--- Page text ---
§

First, a personal concern:
How do we reduce the anxiety most of us are feeling about the election to something we can live with? DT has done all he can to make this difficult. He has worked to make the election as chaotic and threatening as possible. He’s done all he could to try to fix or hold up election results and frighten election workers. He’s promised if he wins to rule like a dictator, use the military against those who oppose him, and violence if he loses. He has falsely claimed for years that the 2020 election was rigged, and now he claims this one’s been rigged, so whether he loses, or wins, we won’t know who our next president will be for hours, days or weeks after Tuesday. But the evidence shows that the only candidate in the 2024 race who’s tried to illegally interfere in the election process is DT himself.
I’m tired of him. I want him to just lose, again, but this time, disappear from the political stage. I’m trying different strategies to keep my eyes open while keeping my heart rate as comfortable as I can. One strategy is to do whatever and as much as I can to get out the vote, or as Michelle Obama said, to do something.

§

(Stored dataset items)
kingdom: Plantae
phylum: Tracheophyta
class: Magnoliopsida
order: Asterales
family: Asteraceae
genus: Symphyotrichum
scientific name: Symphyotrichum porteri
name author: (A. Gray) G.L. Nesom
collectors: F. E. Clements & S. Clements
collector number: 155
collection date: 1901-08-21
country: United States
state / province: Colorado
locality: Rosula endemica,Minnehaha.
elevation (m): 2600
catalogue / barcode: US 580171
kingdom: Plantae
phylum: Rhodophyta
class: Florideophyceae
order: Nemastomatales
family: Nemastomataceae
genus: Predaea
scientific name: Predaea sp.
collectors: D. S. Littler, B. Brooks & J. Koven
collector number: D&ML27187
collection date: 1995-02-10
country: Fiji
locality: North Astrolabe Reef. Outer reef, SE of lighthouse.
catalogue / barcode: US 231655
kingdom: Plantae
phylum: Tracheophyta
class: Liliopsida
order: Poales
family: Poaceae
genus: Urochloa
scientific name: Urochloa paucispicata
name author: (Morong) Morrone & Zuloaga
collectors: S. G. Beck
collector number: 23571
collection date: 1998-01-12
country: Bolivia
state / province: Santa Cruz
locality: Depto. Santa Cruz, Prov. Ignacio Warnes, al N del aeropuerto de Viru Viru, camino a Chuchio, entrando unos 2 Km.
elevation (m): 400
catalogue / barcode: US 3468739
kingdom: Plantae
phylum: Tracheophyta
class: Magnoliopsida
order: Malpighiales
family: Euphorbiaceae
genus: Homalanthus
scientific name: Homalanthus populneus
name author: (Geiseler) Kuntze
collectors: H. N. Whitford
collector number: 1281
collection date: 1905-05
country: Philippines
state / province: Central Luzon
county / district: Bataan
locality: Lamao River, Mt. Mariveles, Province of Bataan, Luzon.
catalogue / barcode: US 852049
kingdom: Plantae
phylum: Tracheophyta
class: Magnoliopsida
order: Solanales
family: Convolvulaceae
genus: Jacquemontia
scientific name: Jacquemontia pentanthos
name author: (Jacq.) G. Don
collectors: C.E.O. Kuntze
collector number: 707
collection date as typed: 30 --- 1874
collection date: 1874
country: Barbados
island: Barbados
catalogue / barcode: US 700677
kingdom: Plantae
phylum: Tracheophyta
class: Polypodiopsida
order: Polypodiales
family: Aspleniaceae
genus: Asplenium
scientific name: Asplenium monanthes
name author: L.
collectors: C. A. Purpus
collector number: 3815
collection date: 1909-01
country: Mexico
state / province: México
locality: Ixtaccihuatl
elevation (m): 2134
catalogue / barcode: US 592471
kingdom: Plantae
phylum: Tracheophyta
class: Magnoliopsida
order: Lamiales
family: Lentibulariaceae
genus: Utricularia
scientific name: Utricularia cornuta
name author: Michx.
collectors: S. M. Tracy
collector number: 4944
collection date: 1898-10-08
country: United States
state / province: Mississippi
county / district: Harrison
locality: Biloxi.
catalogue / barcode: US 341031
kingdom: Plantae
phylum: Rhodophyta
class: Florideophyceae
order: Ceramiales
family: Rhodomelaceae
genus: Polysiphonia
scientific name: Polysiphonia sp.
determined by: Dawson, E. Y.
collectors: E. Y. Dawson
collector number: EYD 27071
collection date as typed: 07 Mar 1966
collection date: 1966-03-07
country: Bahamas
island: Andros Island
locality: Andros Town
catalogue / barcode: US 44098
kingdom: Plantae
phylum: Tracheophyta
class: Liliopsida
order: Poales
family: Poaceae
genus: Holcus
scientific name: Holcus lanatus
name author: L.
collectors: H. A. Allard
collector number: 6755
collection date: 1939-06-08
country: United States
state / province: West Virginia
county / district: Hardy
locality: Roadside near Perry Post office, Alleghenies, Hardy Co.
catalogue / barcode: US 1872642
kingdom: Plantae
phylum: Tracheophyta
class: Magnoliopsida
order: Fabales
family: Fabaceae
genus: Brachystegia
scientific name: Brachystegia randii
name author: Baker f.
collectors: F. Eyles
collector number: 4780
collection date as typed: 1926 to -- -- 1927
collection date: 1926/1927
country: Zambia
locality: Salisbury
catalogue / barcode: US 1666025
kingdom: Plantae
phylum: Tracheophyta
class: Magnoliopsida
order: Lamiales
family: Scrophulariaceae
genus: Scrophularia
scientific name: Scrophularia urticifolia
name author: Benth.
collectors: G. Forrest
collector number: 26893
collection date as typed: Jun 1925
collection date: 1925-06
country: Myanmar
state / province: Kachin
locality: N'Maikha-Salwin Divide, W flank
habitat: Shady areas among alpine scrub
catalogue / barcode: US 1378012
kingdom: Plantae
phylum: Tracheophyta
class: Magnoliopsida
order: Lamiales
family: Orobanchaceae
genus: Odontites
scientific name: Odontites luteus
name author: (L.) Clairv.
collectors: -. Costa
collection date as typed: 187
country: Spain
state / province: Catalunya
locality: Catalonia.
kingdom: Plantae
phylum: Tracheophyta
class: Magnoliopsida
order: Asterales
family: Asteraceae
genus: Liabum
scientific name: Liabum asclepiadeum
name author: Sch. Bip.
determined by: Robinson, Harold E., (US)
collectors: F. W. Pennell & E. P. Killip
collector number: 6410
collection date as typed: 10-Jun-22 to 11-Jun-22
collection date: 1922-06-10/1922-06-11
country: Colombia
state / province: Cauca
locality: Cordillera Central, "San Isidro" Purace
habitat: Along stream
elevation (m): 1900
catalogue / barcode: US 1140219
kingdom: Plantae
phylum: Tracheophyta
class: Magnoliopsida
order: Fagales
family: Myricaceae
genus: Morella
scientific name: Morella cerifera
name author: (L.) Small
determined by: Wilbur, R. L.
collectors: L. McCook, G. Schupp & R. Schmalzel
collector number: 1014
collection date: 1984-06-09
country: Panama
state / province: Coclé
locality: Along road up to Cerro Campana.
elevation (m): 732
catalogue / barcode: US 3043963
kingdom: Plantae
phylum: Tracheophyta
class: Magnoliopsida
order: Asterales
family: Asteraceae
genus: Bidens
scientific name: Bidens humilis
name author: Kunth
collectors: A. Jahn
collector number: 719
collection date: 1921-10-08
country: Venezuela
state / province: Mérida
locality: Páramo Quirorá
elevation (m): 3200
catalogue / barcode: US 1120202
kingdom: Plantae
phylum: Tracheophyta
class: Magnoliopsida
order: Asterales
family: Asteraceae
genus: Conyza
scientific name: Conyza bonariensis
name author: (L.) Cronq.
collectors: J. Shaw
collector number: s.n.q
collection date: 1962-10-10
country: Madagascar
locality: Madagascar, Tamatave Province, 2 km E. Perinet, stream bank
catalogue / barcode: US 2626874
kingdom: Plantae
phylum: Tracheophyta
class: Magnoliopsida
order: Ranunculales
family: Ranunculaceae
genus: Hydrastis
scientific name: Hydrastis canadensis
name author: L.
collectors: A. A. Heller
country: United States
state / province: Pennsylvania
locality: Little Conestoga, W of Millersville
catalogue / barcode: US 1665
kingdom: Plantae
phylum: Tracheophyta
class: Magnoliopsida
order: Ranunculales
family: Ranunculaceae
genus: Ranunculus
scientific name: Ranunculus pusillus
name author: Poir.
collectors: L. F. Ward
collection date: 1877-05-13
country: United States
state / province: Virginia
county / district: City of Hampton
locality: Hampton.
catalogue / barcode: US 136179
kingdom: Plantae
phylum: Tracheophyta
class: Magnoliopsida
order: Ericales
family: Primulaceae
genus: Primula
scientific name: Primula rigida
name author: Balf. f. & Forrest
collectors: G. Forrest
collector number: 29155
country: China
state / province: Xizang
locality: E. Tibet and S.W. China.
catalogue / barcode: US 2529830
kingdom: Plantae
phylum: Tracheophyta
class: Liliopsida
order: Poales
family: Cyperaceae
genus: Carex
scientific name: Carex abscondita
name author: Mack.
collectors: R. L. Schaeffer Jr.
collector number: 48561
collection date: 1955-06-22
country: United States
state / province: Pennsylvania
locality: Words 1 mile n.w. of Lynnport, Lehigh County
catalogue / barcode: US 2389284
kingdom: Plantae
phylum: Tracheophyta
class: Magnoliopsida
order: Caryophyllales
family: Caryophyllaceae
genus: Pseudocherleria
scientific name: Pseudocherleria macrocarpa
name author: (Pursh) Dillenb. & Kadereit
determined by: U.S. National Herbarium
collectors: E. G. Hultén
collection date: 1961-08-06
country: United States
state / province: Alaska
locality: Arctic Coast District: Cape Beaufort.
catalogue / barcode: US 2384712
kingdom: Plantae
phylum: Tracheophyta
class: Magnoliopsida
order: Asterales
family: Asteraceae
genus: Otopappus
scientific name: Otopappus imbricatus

§

--- Work to complete ---
A. Sum up the text on election anxiety in two sentences.
B. In one or two sentences, explain why the text on election anxiety says we won't know who the next president will be for hours, days or weeks after Tuesday.

--- Answers to the exercise ---
A. The writer asks how to reduce anxiety about the election and describes DT's efforts to make it chaotic and threatening, his claims that elections are rigged, and evidence that he is the only 2024 candidate who has tried to illegally interfere in the election process. Tired of him and wanting him to lose and leave the political stage, the writer copes partly by doing as much as possible to get out the vote.

B. DT has falsely claimed for years that the 2020 election was rigged and now claims this one has been rigged too. The text says that because of this, the result will stay uncertain whether he loses or wins.